Bilan : 12,6 milles nautiques en 3h, dont 100% à la voile

Mardi 14 mai 2019 : relâche à St Helier

     Cette journée de récupération est la bienvenue. On l’utilise tranquillement pour :

  • le matin, faire le tour des shipchandlers pour acheter un pare-battage « boomerang » qui, faute d’avoir trouvé un « protège- tibia » fera momentanément l’affaire pour protéger l’étrave de BRIDAN, que son skipper continue à martyriser .
  • l’après-midi, faire du vélo dans le centre-ville très vivant de St Hélier, le centre-ville, le central Market, les rues piétonnes et aller voir la mer au-delà du quartier du port…on ne la verra pas, car au détour d’un promontoire, on débouche sur un immense complexe pétrolier ! On comprend alors mieux pourquoi St Hélier n’a pas toujours la cote dans les guides touristiques !

Mercredi 15 mai 2019 :  destination Sark

     Après une nuit confortable, on ne se hâte pas trop car coincé par la marée encore basse, le seuil ne sera franchissable que l’après-midi.
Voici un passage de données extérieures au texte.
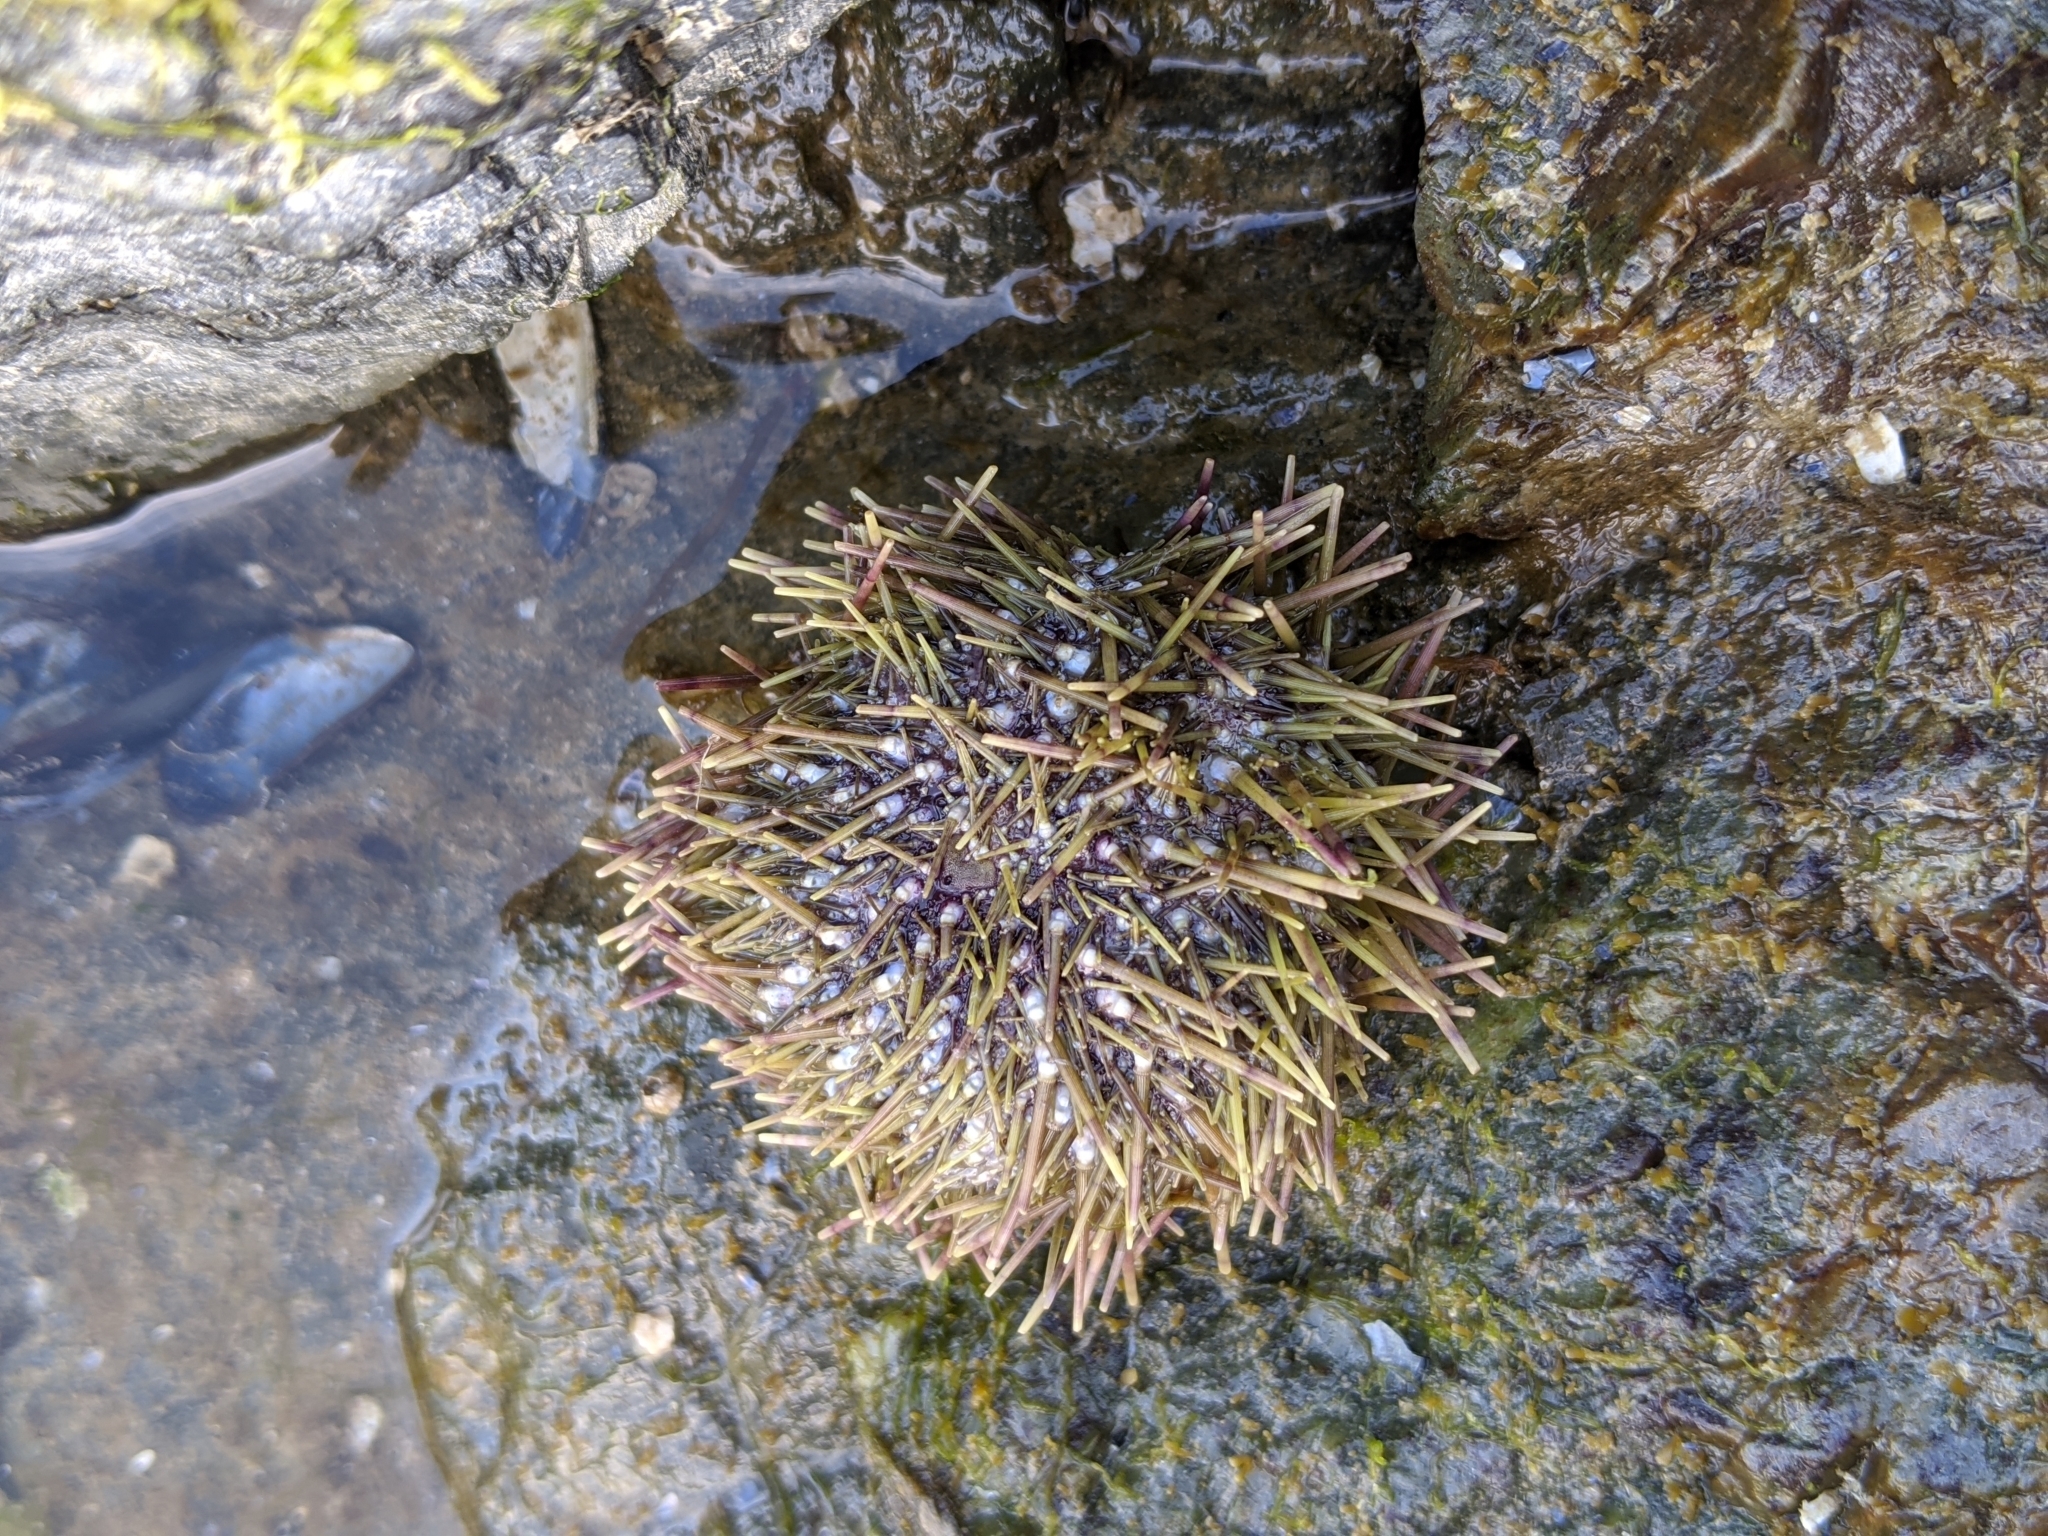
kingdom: Animalia
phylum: Echinodermata
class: Echinoidea
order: Camarodonta
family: Strongylocentrotidae
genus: Strongylocentrotus
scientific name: Strongylocentrotus droebachiensis
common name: Northern sea urchin
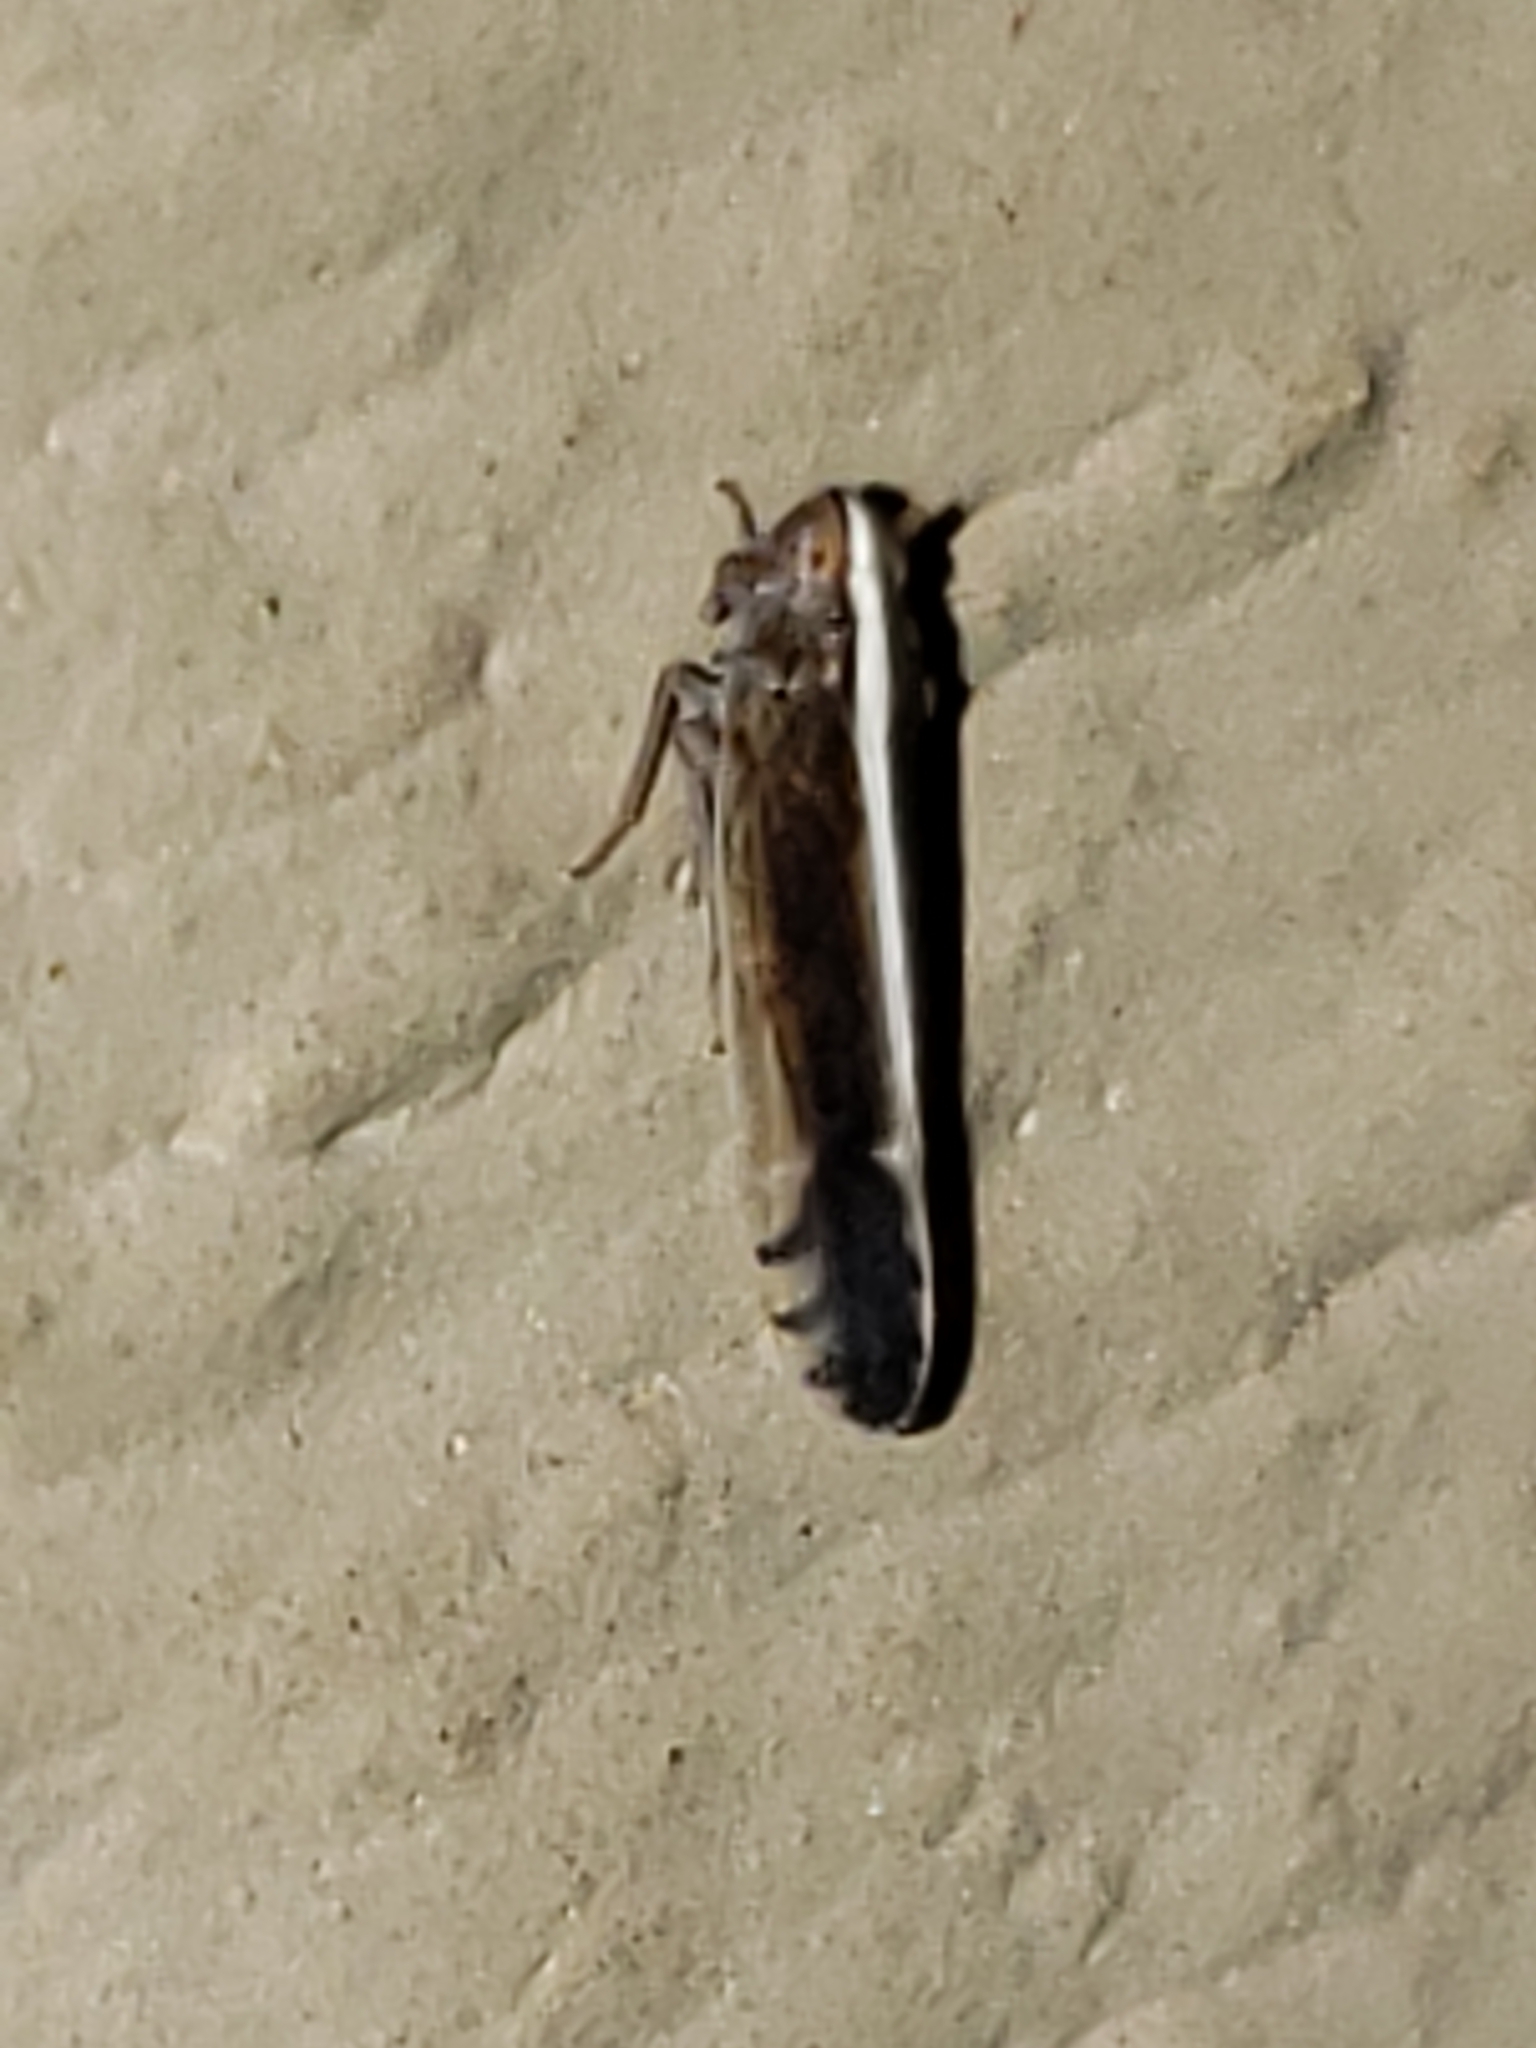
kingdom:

On en profite pour passer 1 bonne heure dans le musée maritime qui jouxte le port…très pédagogique et didactique avec maquettes et nombreux supports interactifs pour intégrer les notions de vent, de marée…et apprendre aussi par l’exposition de tapisseries locales, la pénible invasion allemande subie par les jersiais, lors de la seconde guerre mondiale.

     Bon tout cela nous amène à 14h00 à larguer les amarres, et à BRIDAN, de bénéficier encore une fois d’une touchette avec les 2 moteurs relevés d’un gros hors-bord !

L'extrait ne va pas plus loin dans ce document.